The strings mark the boundary of a ritualistic enclosure called an eruv, within which observant Jews may perform certain duties that are not permitted outside the home during the Sabbath. These duties are often mundane, such as using a stroller to carry house keys, tissues, medicines, or children around, but necessary enough to function in life. So observing the rules of the Sabbath not only interferes with life but also prevents the Jews from fulfilling their religious duties. For example, families with young children who use prams and pushchairs, or the physically disabled, who use wheelchairs, are effectively housebound. They can't even go to the synagogue.

A section of an earuv in Manhattan, New York.

So Jews hang strings around their neighborhood to create an enclosed space, because according to Jewish law, an enclosed space is considered a private domain. Within this private area – the Iruv – Orthodox Jews may carry objects or push prams or wheelchairs, or otherwise observe the same Sabbath rules that they would do in their homes.

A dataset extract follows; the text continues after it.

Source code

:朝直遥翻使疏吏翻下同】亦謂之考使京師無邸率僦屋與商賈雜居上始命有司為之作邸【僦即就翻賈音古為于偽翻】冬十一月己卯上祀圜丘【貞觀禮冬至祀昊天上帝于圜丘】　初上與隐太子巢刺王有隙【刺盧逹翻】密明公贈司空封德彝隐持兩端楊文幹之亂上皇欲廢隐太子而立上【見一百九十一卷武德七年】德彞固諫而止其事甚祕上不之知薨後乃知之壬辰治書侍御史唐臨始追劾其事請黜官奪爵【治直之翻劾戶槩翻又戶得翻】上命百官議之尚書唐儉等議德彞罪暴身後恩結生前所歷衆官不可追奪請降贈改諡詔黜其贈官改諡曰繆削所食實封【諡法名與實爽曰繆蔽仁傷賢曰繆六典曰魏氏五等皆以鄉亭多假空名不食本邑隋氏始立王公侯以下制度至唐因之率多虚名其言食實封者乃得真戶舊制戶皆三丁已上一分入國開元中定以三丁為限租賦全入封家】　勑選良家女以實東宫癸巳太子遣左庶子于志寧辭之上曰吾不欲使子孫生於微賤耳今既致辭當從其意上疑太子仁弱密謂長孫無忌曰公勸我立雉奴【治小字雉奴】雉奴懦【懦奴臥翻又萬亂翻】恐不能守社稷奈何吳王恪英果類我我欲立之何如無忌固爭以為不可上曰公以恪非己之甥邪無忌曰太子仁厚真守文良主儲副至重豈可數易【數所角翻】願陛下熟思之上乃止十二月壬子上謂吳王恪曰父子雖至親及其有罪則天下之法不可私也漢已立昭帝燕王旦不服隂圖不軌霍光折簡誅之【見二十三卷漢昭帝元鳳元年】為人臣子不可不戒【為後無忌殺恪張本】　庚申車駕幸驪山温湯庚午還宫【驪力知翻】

In ancient times, the Iruv enclosed courtyards with many Jewish homes and often a synagogue. Sometimes physical boundaries such as walls, enclosures and roads were considered to enclose an area of ​​land. In the past many communities and entire cities were walled off, making it possible for observers to walk on Shabbat, as no one is ever leaving their domain.

As communities grew, it became impossible to contain them within the walls. So he started erecting pillars and strings to enclose an area, because for all intents and purposes, a piece of string is only as good as a wall. how? Well, a wall can be a wall even if it has multiple doors that create large open spaces, which means a wall doesn't have to be solid. So a string with two poles can be taken as a gate in the range. So the whole "wall" is a series of "gates".

Irvs are everywhere, from Melbourne to Manhattan, from Toronto to Tel Aviv. They are regularly checked to ensure their integrity. The organizations that carry out these checks and repairs have either a telephone number or a website where one can check whether the eRuv is in working condition. The cost of maintaining an eeruv that is often bred by synagogues in the area. For example, in large cities like New York, this can equate to a decent amount.

There have also been all kinds of controversies centered around the creation of the Iruvs. Jewish communities have to obtain permission from the municipality or council before forming an eruv. Sometimes they are refused. Then, even within the observant community, there are some who believe that the Iruvs are merely flaws that the rabbis devised to bring around the prohibition of observing the Sabbath, and over the validity of these insignificant limits. raise questions.